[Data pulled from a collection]
--- --- ---
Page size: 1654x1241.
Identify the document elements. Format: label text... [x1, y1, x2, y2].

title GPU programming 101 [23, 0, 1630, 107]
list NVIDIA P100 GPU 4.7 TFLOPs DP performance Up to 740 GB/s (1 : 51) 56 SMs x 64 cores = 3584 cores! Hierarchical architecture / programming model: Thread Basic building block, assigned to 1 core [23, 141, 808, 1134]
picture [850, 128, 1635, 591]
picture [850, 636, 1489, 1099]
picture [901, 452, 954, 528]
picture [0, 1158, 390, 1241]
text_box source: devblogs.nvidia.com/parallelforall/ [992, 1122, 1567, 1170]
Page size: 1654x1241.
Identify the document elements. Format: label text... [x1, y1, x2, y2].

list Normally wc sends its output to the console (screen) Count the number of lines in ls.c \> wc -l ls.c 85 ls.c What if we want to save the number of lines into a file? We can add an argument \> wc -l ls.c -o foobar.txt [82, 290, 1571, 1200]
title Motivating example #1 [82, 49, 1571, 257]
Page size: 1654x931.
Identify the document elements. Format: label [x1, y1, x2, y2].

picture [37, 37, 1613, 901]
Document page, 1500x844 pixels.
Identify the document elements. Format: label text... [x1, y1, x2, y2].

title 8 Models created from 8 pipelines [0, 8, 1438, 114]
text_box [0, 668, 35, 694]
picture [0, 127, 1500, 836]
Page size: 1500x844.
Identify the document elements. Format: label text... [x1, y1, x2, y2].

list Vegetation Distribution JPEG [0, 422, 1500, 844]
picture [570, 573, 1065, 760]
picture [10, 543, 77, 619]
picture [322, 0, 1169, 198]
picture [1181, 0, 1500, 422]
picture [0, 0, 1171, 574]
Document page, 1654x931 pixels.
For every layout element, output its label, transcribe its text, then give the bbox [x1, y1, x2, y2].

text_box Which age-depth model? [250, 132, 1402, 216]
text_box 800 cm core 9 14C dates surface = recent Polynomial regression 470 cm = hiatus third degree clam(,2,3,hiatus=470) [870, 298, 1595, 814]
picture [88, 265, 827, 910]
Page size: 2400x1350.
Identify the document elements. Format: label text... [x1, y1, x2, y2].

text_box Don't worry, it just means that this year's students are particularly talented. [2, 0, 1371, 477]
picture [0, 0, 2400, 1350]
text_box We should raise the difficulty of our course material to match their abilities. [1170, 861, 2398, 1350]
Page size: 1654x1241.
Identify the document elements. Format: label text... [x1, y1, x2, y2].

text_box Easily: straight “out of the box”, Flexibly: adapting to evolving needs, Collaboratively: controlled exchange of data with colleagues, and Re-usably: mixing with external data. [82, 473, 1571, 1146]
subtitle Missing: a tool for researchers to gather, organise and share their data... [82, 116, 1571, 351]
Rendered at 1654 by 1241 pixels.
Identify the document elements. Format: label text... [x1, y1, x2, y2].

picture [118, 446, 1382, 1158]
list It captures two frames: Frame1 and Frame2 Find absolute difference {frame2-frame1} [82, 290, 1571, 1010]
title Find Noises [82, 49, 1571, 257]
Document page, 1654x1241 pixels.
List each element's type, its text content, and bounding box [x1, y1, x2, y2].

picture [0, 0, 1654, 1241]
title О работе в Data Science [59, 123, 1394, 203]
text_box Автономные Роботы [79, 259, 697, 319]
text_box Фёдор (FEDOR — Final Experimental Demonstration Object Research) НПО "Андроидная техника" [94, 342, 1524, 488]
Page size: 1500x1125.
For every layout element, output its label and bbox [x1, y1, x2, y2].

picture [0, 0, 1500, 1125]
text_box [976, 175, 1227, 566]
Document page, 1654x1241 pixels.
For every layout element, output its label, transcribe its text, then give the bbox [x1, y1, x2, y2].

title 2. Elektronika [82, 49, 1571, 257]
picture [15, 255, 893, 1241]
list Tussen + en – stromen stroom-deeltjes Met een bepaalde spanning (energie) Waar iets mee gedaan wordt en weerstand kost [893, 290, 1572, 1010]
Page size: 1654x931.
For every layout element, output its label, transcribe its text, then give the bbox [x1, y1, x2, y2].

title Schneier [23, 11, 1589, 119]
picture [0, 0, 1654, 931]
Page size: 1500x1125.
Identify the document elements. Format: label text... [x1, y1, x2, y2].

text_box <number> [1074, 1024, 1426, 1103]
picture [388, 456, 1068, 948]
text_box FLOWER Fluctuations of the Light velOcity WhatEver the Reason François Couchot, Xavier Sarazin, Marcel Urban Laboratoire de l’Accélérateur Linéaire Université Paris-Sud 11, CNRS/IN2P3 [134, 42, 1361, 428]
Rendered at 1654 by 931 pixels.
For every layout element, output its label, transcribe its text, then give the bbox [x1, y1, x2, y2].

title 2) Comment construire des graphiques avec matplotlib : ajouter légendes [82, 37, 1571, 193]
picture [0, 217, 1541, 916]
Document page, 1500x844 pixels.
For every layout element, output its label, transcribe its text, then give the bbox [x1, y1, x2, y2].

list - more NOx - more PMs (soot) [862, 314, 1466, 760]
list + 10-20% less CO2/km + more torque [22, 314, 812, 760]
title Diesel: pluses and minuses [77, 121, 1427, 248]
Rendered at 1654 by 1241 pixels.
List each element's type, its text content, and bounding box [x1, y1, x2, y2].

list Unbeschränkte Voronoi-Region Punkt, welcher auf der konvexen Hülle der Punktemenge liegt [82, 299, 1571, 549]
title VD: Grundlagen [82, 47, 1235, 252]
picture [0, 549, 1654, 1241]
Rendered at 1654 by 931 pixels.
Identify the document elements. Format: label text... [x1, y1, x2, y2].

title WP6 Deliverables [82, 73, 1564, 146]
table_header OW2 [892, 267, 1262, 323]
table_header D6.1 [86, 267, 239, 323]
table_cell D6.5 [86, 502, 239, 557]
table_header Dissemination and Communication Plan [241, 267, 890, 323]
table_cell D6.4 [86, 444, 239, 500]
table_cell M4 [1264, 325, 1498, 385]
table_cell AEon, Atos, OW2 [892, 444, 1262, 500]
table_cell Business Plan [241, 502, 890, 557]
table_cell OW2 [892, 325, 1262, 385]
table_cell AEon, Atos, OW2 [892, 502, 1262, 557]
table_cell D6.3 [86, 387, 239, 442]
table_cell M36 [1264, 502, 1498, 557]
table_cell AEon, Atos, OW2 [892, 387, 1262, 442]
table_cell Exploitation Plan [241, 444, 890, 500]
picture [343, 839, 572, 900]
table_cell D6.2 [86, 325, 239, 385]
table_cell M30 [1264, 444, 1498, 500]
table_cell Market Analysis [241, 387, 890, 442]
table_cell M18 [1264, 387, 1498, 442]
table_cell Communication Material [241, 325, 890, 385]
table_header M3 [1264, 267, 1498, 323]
--- --- ---
Your instructions: Render all of the lines above as a numbered list, omitting the blank ones.

Answer:
1. Page size: 1654x1241.
2. Identify the document elements. Format: label text... [x1, y1, x2, y2].
3. title GPU programming 101 [23, 0, 1630, 107]
4. list NVIDIA P100 GPU 4.7 TFLOPs DP performance Up to 740 GB/s (1 : 51) 56 SMs x 64 cores = 3584 cores! Hierarchical architecture / programming model: Thread Basic building block, assigned to 1 core [23, 141, 808, 1134]
5. picture [850, 128, 1635, 591]
6. picture [850, 636, 1489, 1099]
7. picture [901, 452, 954, 528]
8. picture [0, 1158, 390, 1241]
9. text_box source: devblogs.nvidia.com/parallelforall/ [992, 1122, 1567, 1170]
10. Page size: 1654x1241.
11. Identify the document elements. Format: label text... [x1, y1, x2, y2].
12. list Normally wc sends its output to the console (screen) Count the number of lines in ls.c \> wc -l ls.c 85 ls.c What if we want to save the number of lines into a file? We can add an argument \> wc -l ls.c -o foobar.txt [82, 290, 1571, 1200]
13. title Motivating example #1 [82, 49, 1571, 257]
14. Page size: 1654x931.
15. Identify the document elements. Format: label [x1, y1, x2, y2].
16. picture [37, 37, 1613, 901]
17. Document page, 1500x844 pixels.
18. Identify the document elements. Format: label text... [x1, y1, x2, y2].
19. title 8 Models created from 8 pipelines [0, 8, 1438, 114]
20. text_box [0, 668, 35, 694]
21. picture [0, 127, 1500, 836]
22. Page size: 1500x844.
23. Identify the document elements. Format: label text... [x1, y1, x2, y2].
24. list Vegetation Distribution JPEG [0, 422, 1500, 844]
25. picture [570, 573, 1065, 760]
26. picture [10, 543, 77, 619]
27. picture [322, 0, 1169, 198]
28. picture [1181, 0, 1500, 422]
29. picture [0, 0, 1171, 574]
30. Document page, 1654x931 pixels.
31. For every layout element, output its label, transcribe its text, then give the bbox [x1, y1, x2, y2].
32. text_box Which age-depth model? [250, 132, 1402, 216]
33. text_box 800 cm core 9 14C dates surface = recent Polynomial regression 470 cm = hiatus third degree clam(,2,3,hiatus=470) [870, 298, 1595, 814]
34. picture [88, 265, 827, 910]
35. Page size: 2400x1350.
36. Identify the document elements. Format: label text... [x1, y1, x2, y2].
37. text_box Don't worry, it just means that this year's students are particularly talented. [2, 0, 1371, 477]
38. picture [0, 0, 2400, 1350]
39. text_box We should raise the difficulty of our course material to match their abilities. [1170, 861, 2398, 1350]
40. Page size: 1654x1241.
41. Identify the document elements. Format: label text... [x1, y1, x2, y2].
42. text_box Easily: straight “out of the box”, Flexibly: adapting to evolving needs, Collaboratively: controlled exchange of data with colleagues, and Re-usably: mixing with external data. [82, 473, 1571, 1146]
43. subtitle Missing: a tool for researchers to gather, organise and share their data... [82, 116, 1571, 351]
44. Rendered at 1654 by 1241 pixels.
45. Identify the document elements. Format: label text... [x1, y1, x2, y2].
46. picture [118, 446, 1382, 1158]
47. list It captures two frames: Frame1 and Frame2 Find absolute difference {frame2-frame1} [82, 290, 1571, 1010]
48. title Find Noises [82, 49, 1571, 257]
49. Document page, 1654x1241 pixels.
50. List each element's type, its text content, and bounding box [x1, y1, x2, y2].
51. picture [0, 0, 1654, 1241]
52. title О работе в Data Science [59, 123, 1394, 203]
53. text_box Автономные Роботы [79, 259, 697, 319]
54. text_box Фёдор (FEDOR — Final Experimental Demonstration Object Research) НПО "Андроидная техника" [94, 342, 1524, 488]
55. Page size: 1500x1125.
56. For every layout element, output its label and bbox [x1, y1, x2, y2].
57. picture [0, 0, 1500, 1125]
58. text_box [976, 175, 1227, 566]
59. Document page, 1654x1241 pixels.
60. For every layout element, output its label, transcribe its text, then give the bbox [x1, y1, x2, y2].
61. title 2. Elektronika [82, 49, 1571, 257]
62. picture [15, 255, 893, 1241]
63. list Tussen + en – stromen stroom-deeltjes Met een bepaalde spanning (energie) Waar iets mee gedaan wordt en weerstand kost [893, 290, 1572, 1010]
64. Page size: 1654x931.
65. For every layout element, output its label, transcribe its text, then give the bbox [x1, y1, x2, y2].
66. title Schneier [23, 11, 1589, 119]
67. picture [0, 0, 1654, 931]
68. Page size: 1500x1125.
69. Identify the document elements. Format: label text... [x1, y1, x2, y2].
70. text_box <number> [1074, 1024, 1426, 1103]
71. picture [388, 456, 1068, 948]
72. text_box FLOWER Fluctuations of the Light velOcity WhatEver the Reason François Couchot, Xavier Sarazin, Marcel Urban Laboratoire de l’Accélérateur Linéaire Université Paris-Sud 11, CNRS/IN2P3 [134, 42, 1361, 428]
73. Rendered at 1654 by 931 pixels.
74. For every layout element, output its label, transcribe its text, then give the bbox [x1, y1, x2, y2].
75. title 2) Comment construire des graphiques avec matplotlib : ajouter légendes [82, 37, 1571, 193]
76. picture [0, 217, 1541, 916]
77. Document page, 1500x844 pixels.
78. For every layout element, output its label, transcribe its text, then give the bbox [x1, y1, x2, y2].
79. list - more NOx - more PMs (soot) [862, 314, 1466, 760]
80. list + 10-20% less CO2/km + more torque [22, 314, 812, 760]
81. title Diesel: pluses and minuses [77, 121, 1427, 248]
82. Rendered at 1654 by 1241 pixels.
83. List each element's type, its text content, and bounding box [x1, y1, x2, y2].
84. list Unbeschränkte Voronoi-Region Punkt, welcher auf der konvexen Hülle der Punktemenge liegt [82, 299, 1571, 549]
85. title VD: Grundlagen [82, 47, 1235, 252]
86. picture [0, 549, 1654, 1241]
87. Rendered at 1654 by 931 pixels.
88. Identify the document elements. Format: label text... [x1, y1, x2, y2].
89. title WP6 Deliverables [82, 73, 1564, 146]
90. table_header OW2 [892, 267, 1262, 323]
91. table_header D6.1 [86, 267, 239, 323]
92. table_cell D6.5 [86, 502, 239, 557]
93. table_header Dissemination and Communication Plan [241, 267, 890, 323]
94. table_cell D6.4 [86, 444, 239, 500]
95. table_cell M4 [1264, 325, 1498, 385]
96. table_cell AEon, Atos, OW2 [892, 444, 1262, 500]
97. table_cell Business Plan [241, 502, 890, 557]
98. table_cell OW2 [892, 325, 1262, 385]
99. table_cell AEon, Atos, OW2 [892, 502, 1262, 557]
100. table_cell D6.3 [86, 387, 239, 442]
101. table_cell M36 [1264, 502, 1498, 557]
102. table_cell AEon, Atos, OW2 [892, 387, 1262, 442]
103. table_cell Exploitation Plan [241, 444, 890, 500]
104. picture [343, 839, 572, 900]
105. table_cell D6.2 [86, 325, 239, 385]
106. table_cell M30 [1264, 444, 1498, 500]
107. table_cell Market Analysis [241, 387, 890, 442]
108. table_cell M18 [1264, 387, 1498, 442]
109. table_cell Communication Material [241, 325, 890, 385]
110. table_header M3 [1264, 267, 1498, 323]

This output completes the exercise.